Além disso, uma vez que a fórmula é introduzida na rotina alimentar do lactente, normalmente em mamadeira, aumenta-se o risco potencial de um desmame precoce por confusão de bicos ou do abandono da amamentação por decisão dos pais ao não ver sentido na manutenção do aleitamento misto, com implicações negativas para a saúde física e emocional da díade mãe-bebê.
Proteger é preciso!
Entender como as regras de mercado influenciam as normas culturais deve levar, portanto, à elaboração de políticas públicas que visem a proteção das famílias quanto às práticas de marketing da indústria, adotando uma abordagem abrangente que alerte sobre propagandas enganosas e a influência da indústria da fórmula sobre profissionais de saúde e suas sociedades, pesquisadores e todo o ambiente de assistência à saúde.
Essa é a única maneira de que pais e mães possam identificar e separar o joio do trigo no amplo leque de informações, propostas e recomendações que verão na internet e receberão tanto de leigos, as tais influenciadoras, como de profissionais ao longo do processo de maternagem e amamentação.

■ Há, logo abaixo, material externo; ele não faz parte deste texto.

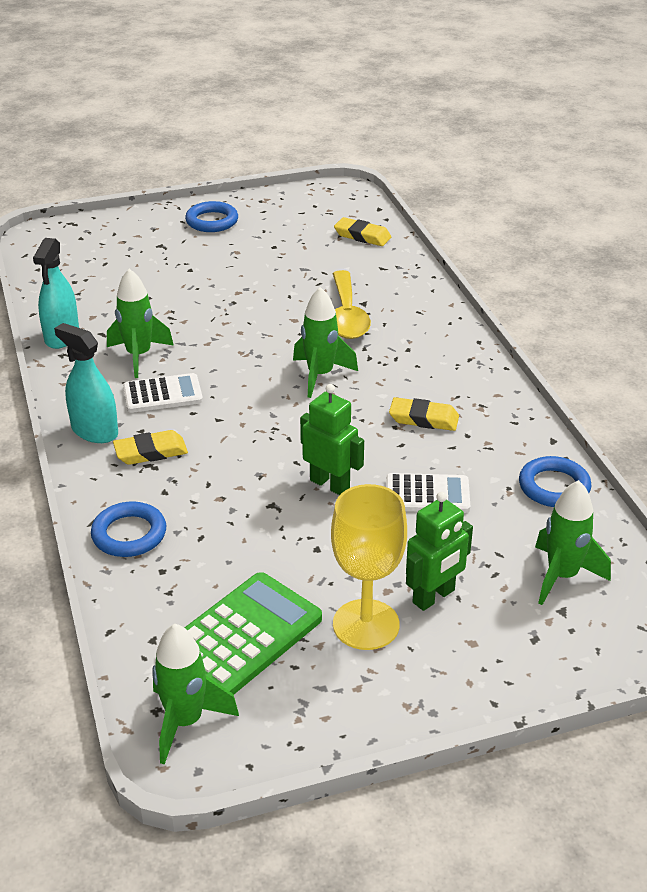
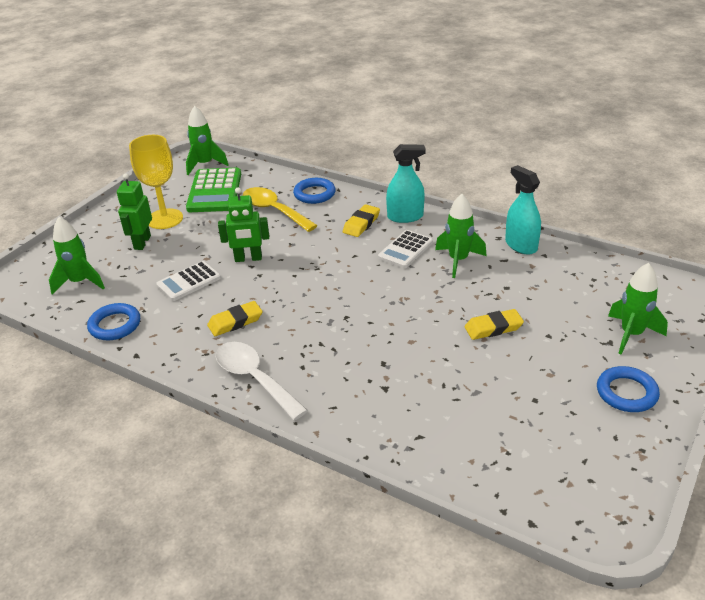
camera: 140 degrees right, 0 degrees up
(320, 375) = (335, 312): green rocket -> green rocket (631, 334)
(347, 315) = (381, 368): yellow spoon -> yellow spoon (274, 210)
(362, 236) = (489, 466): yellow eraser -> yellow eraser (493, 328)
(459, 361) = (255, 379): none -> white spoon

* Gabrielle é Puericultora, mãe de três, editora associada do portal aleitamento.com e autora do livro “Leite Fraco? – Guia prático para uma amamentação sem mitos”. @gabicbs
Referência:
[1] Pérez-Escamilla R, Tomori C, Hernández-Cordero S, Baker P, Barros AJD, Bégin F, Chapman DJ, Grummer-Strawn LM, McCoy D, Menon P, Ribeiro Neves PA, Piwoz E, Rollins N, Victora CG, Richter L; 2023 Lancet Breastfeeding Series Group. Breastfeeding: crucially important, but increasingly challenged in a market-driven world. Lancet. 2023 Feb 11;401(10375):472-485. doi: 10.1016/S0140-6736(22)01932-8. Epub 2023 Feb 7. Erratum in: Lancet. 2023 Mar 18;401(10380):916. PMID: 36764313.